Sotheby’s will open its sixth sale devoted to Karl Lagerfeld’s estate in Paris on July 2, putting more than 1,000 previously unseen drawings, working documents and personal objects into an online auction that runs through July 8. The public exhibition will close a day earlier, on July 7, making this the most concentrated look yet at the designer’s private archive.
For collectors choosing a gift with real emotional charge, the most compelling lots are not the headline fashion relics but the intimate material: hand-colored illustrations, political sketches, private working papers, fingerless gloves and about 200 iPods. Sotheby’s France vice president Pierre Mothes said the drawings were personal works Lagerfeld kept for himself, not pieces he handed to the brands he worked for. That detail matters. It makes the archive feel less like memorabilia and more like access to the creator’s inner world.
The sale is being offered entirely without reserve, with bidding starting at 1 euro, a structure that should sharpen attention well beyond the usual fashion crowd. Sotheby’s says the drawings and papers span decades, with material dating back to the 1970s; the French-language listing extends the archive’s range from the 1960s to 2019. The auction also includes the kind of objects that tell you how Lagerfeld lived, not just how he dressed: gadgets, personal belongings and the fingerless gloves that became part of his public image.
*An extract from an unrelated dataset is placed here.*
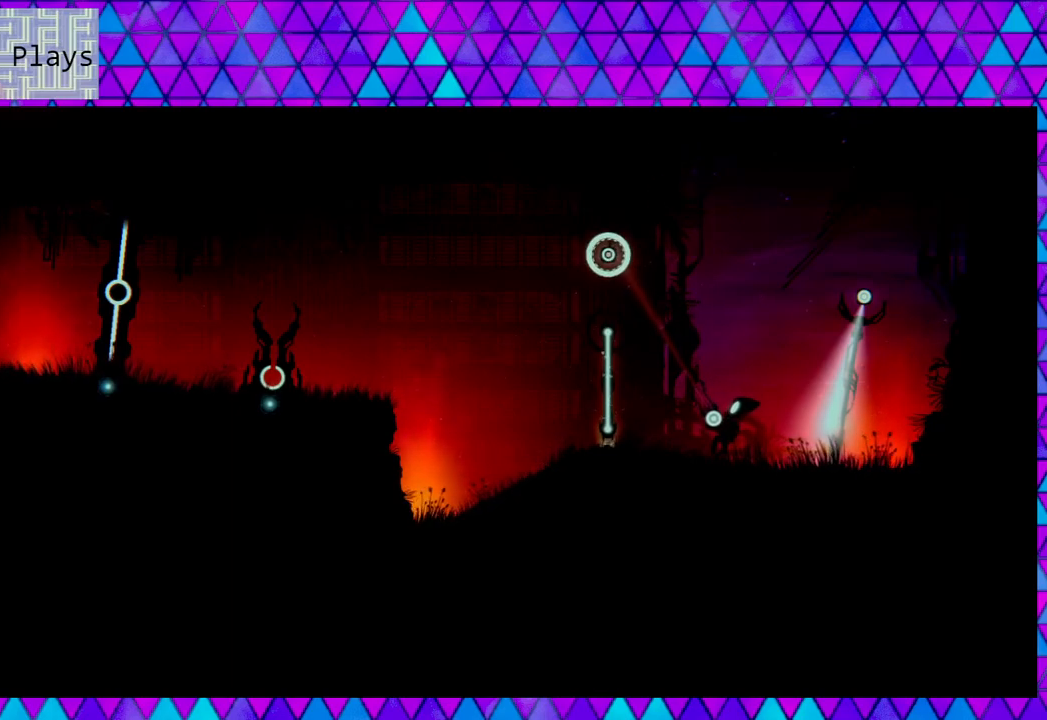
{"buttons": ["R2"], "left_stick": "center", "right_stick": "up-left", "events": [[417, "R2", "down"]]}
Sotheby’s is framing the auction as the final chapter in the dispersal of Lagerfeld’s personal collection, following earlier estate sales in Paris, Monaco and Cologne. The market has already shown it will pay for this kind of provenance. Previous Lagerfeld estate sales brought in more than 18.2 million euros, with about 1,500 bidders from more than 60 countries participating. A drawing titled Les Trois Muses sold for 201,600 euros in 1986 against an estimate of 1,000 to 1,500 euros, while a set of four fashion sketchbooks brought 315,000 euros in 2021, far above a 500 to 800 euro estimate.

Lagerfeld died in 2019 at 85, and this sale extends the appetite for his archive from couture into the more personal terrain of sketches, notes and possessions. For buyers looking to give something that feels rarer than a logo and more meaningful than a big-ticket trophy, these are the lots that carry the strongest collector appeal.